Spanish court rules against Real Madrid’s claim that ‘Boost LaLiga’ CVC deal was illegal

February 28 – A Spanish court has dismissed legal action by Real Madrid and Athletic Bilbao against LaLiga over a €1.9 billion investment deal to finance scores of clubs.

The two opponents had claimed that LaLiga’s arrangement with private equity firm CVC, known as ‘Boost La Liga’ and signed in December, was illegal.

The money was in exchange for an 8.2% share of the league’s income from broadcasting and sponsorship rights for the next 50 years.

An initial 37 of Spain’s 42 first and second-division clubs voted in favour of the agreement. But Madrid, Barcelona and Athletic led opposition to the plan and were subsequently excluded from its terms.

They then opted to sue LaLiga – with backing from the Spanish football federation (RFEF) – arguing that the agreement violated clubs’ rights, although Barcelona and the RFEF later withdrew from the case.

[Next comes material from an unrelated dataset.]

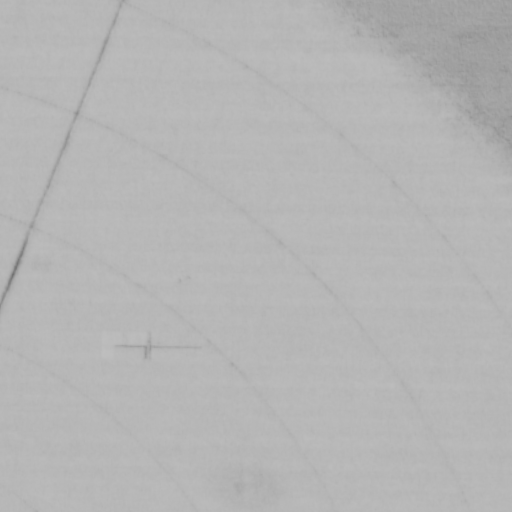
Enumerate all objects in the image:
crop: (256, 256)
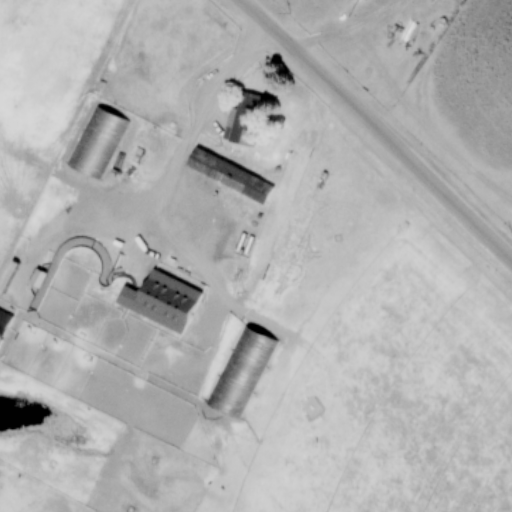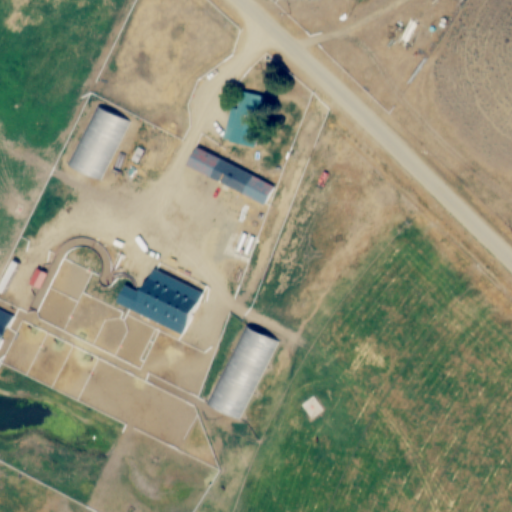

Madrid, Barcelona and Athletic argued that the deal was “an illegal transaction that causes irreparable damage to the Spanish football sector as a whole” and proposed an alternative investment package, which they said offered better value for money. But the court’s ruling did not find anything unlawful in the deal.

The investment is in the process of being distributed amongst participating clubs, which has already seen 18 stadium developments completed or approved across the Spanish top division. In a statement the league responded: “LaLiga has today learned of the ruling … dismissing the lawsuit filed by Athletic Club and Real Madrid CF against LaLiga.”

“The ruling confirms the legality of the agreement with CVC, stating that it complies with the legal and statutory frameworks in force. The ruling also concludes that the transaction with CVC does not infringe on the rights of the participating LaLiga clubs, arguing that the agreements reached ‘were made in a manner that respects the rights and obligations of the clubs, without imposing unfair conditions on them or significantly altering their participation and rights within the competition.”